Del perché Lorenzo Amurri abbia reagito così al suo incidente non so dire, ma so immaginare, e, leggendo la bella introduzione di Niccolò Fabi al volume, mi conforto nella mia ipotesi. Fabi racconta di un giorno in cui, verso mezzogiorno, suona a casa di un amico e ad aprirgli arriva Lorenzo Amurri. Completamente nudo. Niccolò Fabi scrive della confidenza col corpo di Amurri, quella stessa che prima gli ha consentito di aprire la porta nudo a uno sconosciuto, e poi di andare in mezzo al mondo, improvvisamente più sconosciuto, seduto su una sedia a rotelle. Dunque, la confidenza. Poi di certo la curiosità e il senso dell’avventura guadagnate da seduto insieme a un altro punto di vista e un’altra velocità. Poi la coscienza, intuitiva, che siamo ciò che ci manca, almeno quanto siamo ciò che abbiamo. E poi la grazia, ancora, di sapere che ridere è l’unico agnello di Dio che toglie i peccati del mondo, ridere è come capire che è come perdonare.

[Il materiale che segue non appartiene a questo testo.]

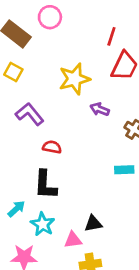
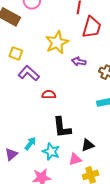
yellow square: (13, 72) -> (16, 53), moved
black L-shape: (45, 185) -> (62, 127), moved

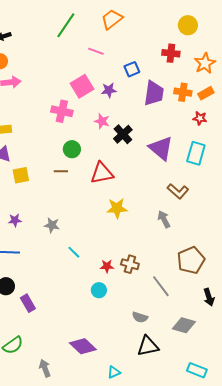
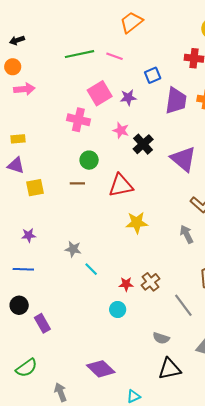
green line: (66, 25) -> (79, 54), moved, turned 44
gray star: (52, 225) -> (73, 249), moved
brown cross: (130, 264) -> (151, 282), turned 36

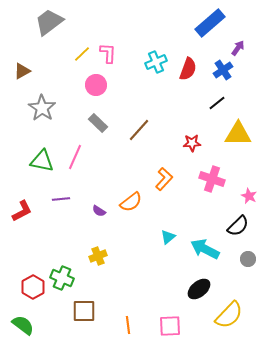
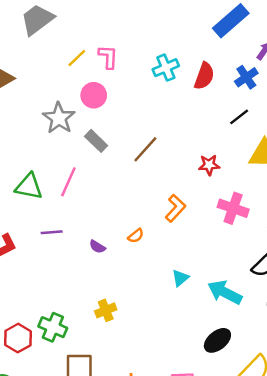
gray star: (42, 108) -> (59, 118), moved
orange semicircle: (131, 202) -> (136, 236), size x0.6
yellow cross: (98, 256) -> (106, 310), moved

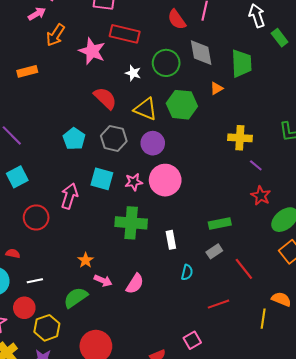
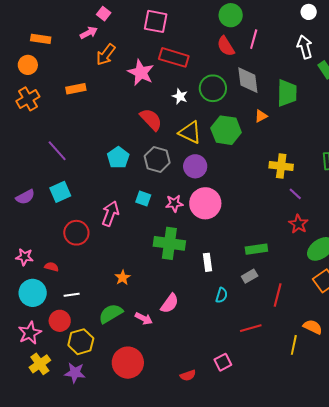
cyan square: (102, 179) -> (143, 199), size x0.7
red line: (244, 269) -> (278, 295), turned 50
pink arrow: (103, 281) -> (144, 319), moved

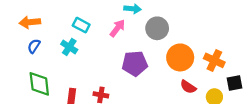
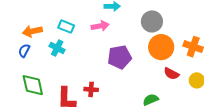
orange arrow: (30, 22) -> (32, 31), moved
pink arrow: (117, 28) -> (100, 26), turned 48
gray circle: (157, 28) -> (152, 21), moved

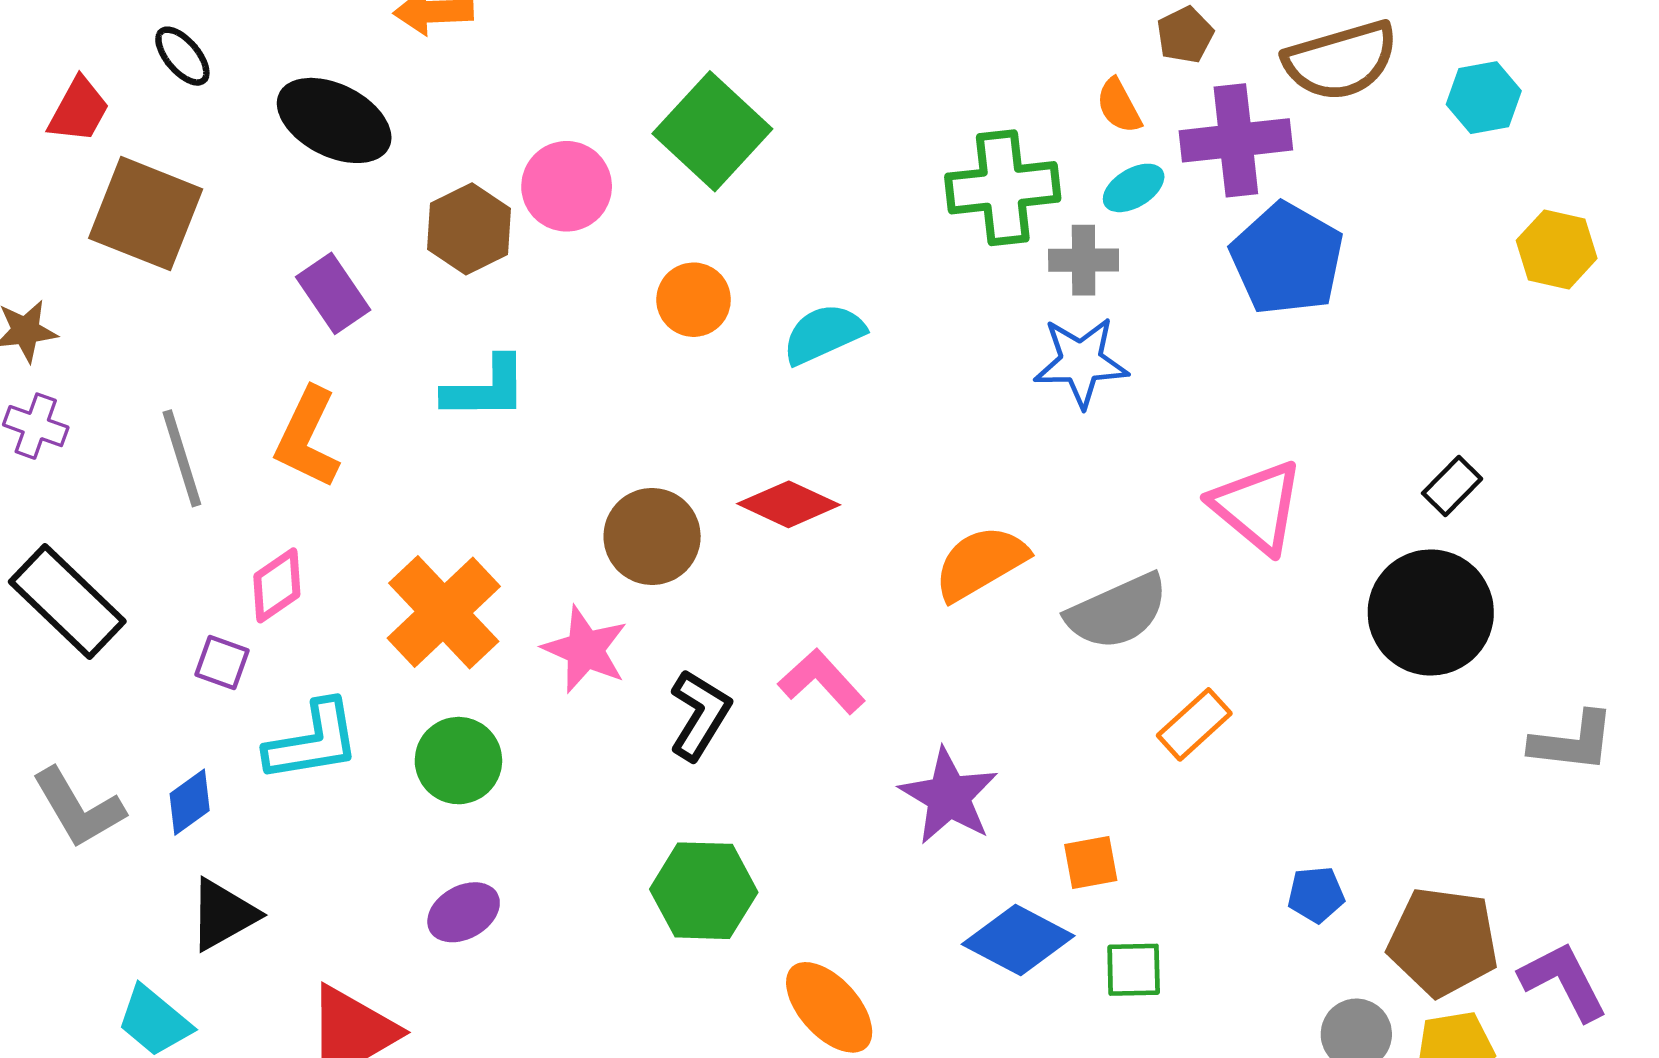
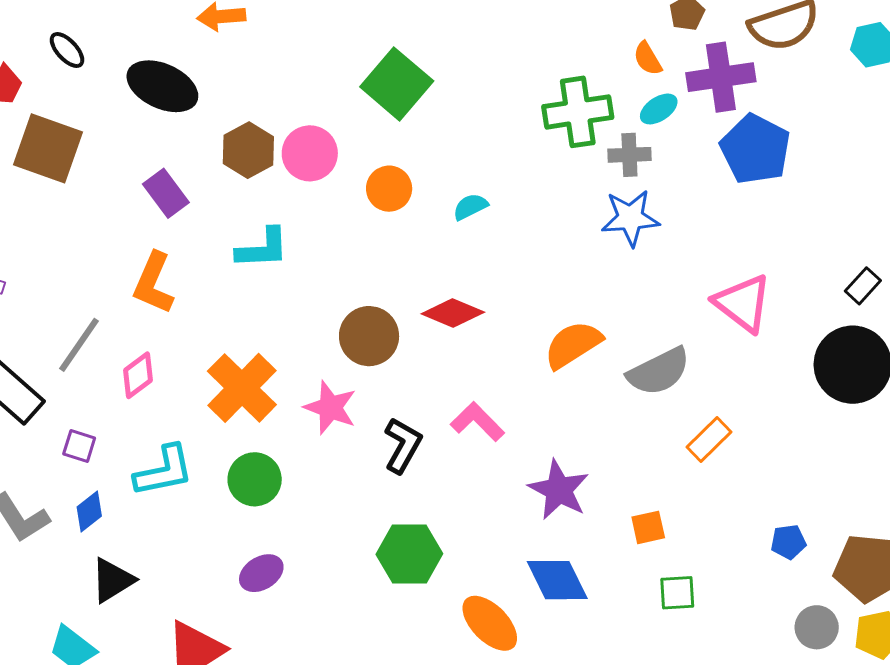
pink circle: (567, 186) -> (310, 153), moved
cyan semicircle: (824, 334) -> (470, 207), size x0.7
gray line: (182, 458) -> (79, 345), moved, turned 54
purple square: (222, 663) -> (79, 446), moved
blue diamond: (1018, 940) -> (557, 580), moved, turned 38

Come tutti i diari dei grandi scrittori, questo diario ormai cartaceo di Lorenzo Amurri è pieno di altri esseri umani, oltre che di oggetti, e di insetti – si potrebbe tentare una versione analogica della narrativa italiana, dal Novecento a oggi che abbia come filo rosso, anzi nero, gli insetti – è pieno di resto, di altro. Ecco, forse il comico nasce quando guardando il sé si capisce che tutti prima o poi siamo fuoriposto, chi più chi meno – ma poi chi lo decide? – e si assume di non sentircisi, di non esserlo, o che non importa esserlo o sentircisi, e lì si ride perché ci si muove, e muovendosi, si cade. Forse la cosa più triste di Virginia Woolf nei diari – non sono pagine tristi, o lo sono volta per volta, sono pagine comiche, nonostante la versione suffragettistica che è passata nelle nostrane lettere, nemmeno a lei è stato consentito qui da noi essere civile e comica, soprattutto comica – è quella in morte di Katherine Mansfield, lei ha smesso di scrivere e io continuo. Una cosa così. Ecco, non c’è risposta a questo implicito perché se non continuando a scrivere, se non continuando a raccontare di Lorenzo Amurri che con la sua sedia a rotelle è arrivato fino a qui.